Clara Bow defined the “It Girl” lip. Louise Brooks owned the smoky eye and bob pairing. Theda Bara created the vamp look. Josephine Baker brought bold glamour to the Harlem Renaissance stage in Paris.
What foundation did women use in the 1920s?
Cold cream served as the base, followed by loose face powder patted on with a round puff. Max Factor’s pan-cake makeup was one of the most popular options. Shade choices were limited to light, flesh, and tan.
Can you do 1920s makeup on dark skin?
Absolutely. Skip the pale base and work with your natural tone using a matte foundation. Deep berry, plum, and oxblood lip shades look stunning on darker complexions. Kohl liner shows up beautifully without heavy application.
What is the difference between 1920s daytime and evening makeup?
Daytime was lighter: soft lip color, minimal eye makeup, light powder. Evening turned everything up with darker kohl, bolder red lips, and heavier rouge. The speakeasy demanded more intensity than the office.
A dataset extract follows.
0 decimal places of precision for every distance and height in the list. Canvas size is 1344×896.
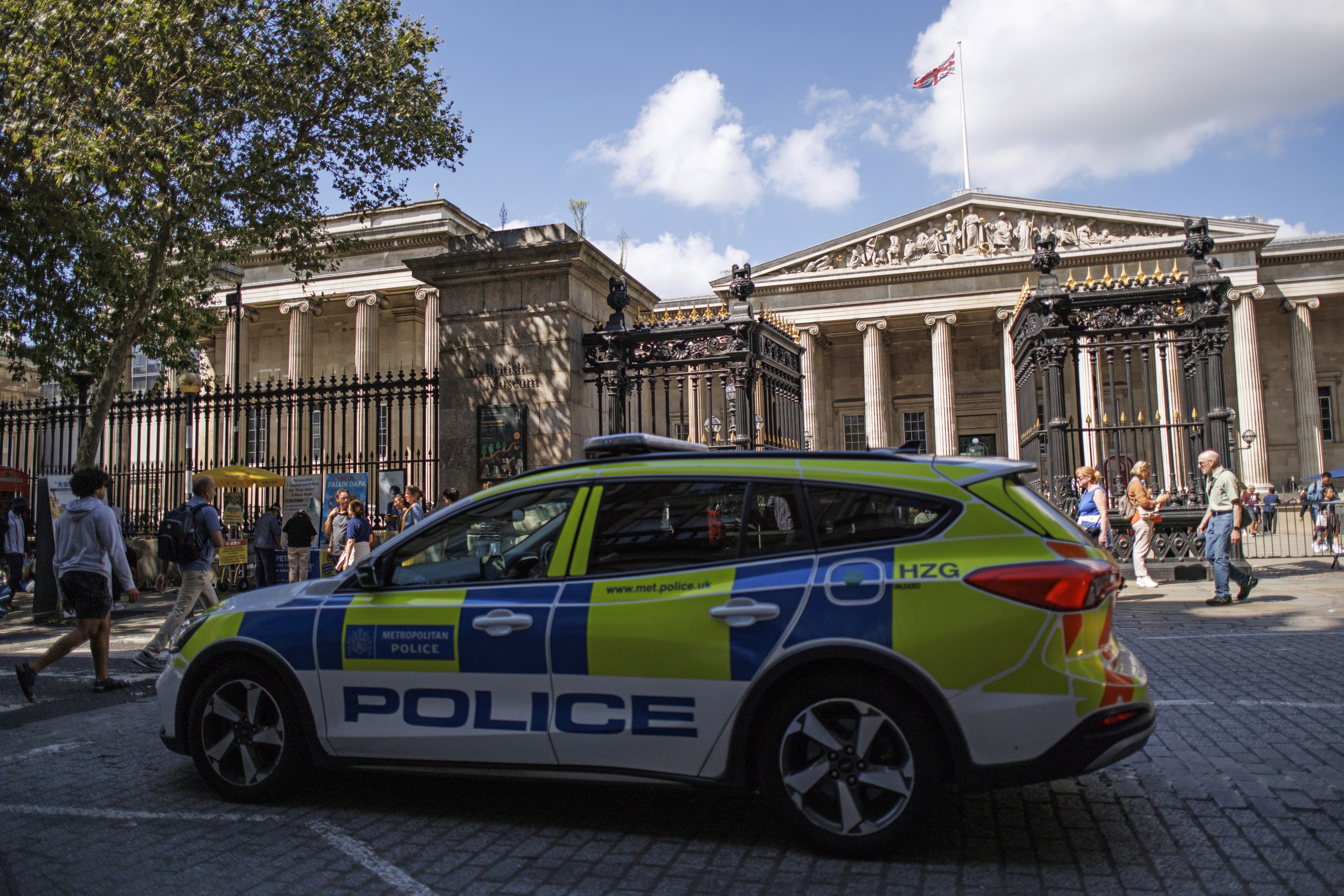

Why did 1920s makeup become so popular?
Silent film actresses like Clara Bow made heavy makeup look glamorous on screen. The flapper movement tied cosmetics to women’s liberation. And brands like Elizabeth Arden and Max Factor made products widely available for the first time.
Conclusion
The beauty of 1920s makeup looks is that they were never just about aesthetics. They were tied to cultural shifts, women’s independence, and the birth of an entire cosmetics industry that now generates billions annually.
From Theda Bara’s vamp kohl to Josephine Baker’s glossy Harlem glamour, every look carried intention. The thin penciled brows, the dark smoky eye, the precise Cupid’s bow lip shape. None of it was accidental.
What makes the Jazz Age style worth learning is how well it adapts. Pair a deep red matte lip with minimal eye makeup for something modern. Or go full flapper with smudged liner and round rouge for a themed event.
Whether you’re pulling from silent film nostalgia or Harlem Renaissance artistry, the roaring twenties gave us a toolkit that still works. Grab a kohl pencil, a red lipstick, and some loose powder. The rest is just practice.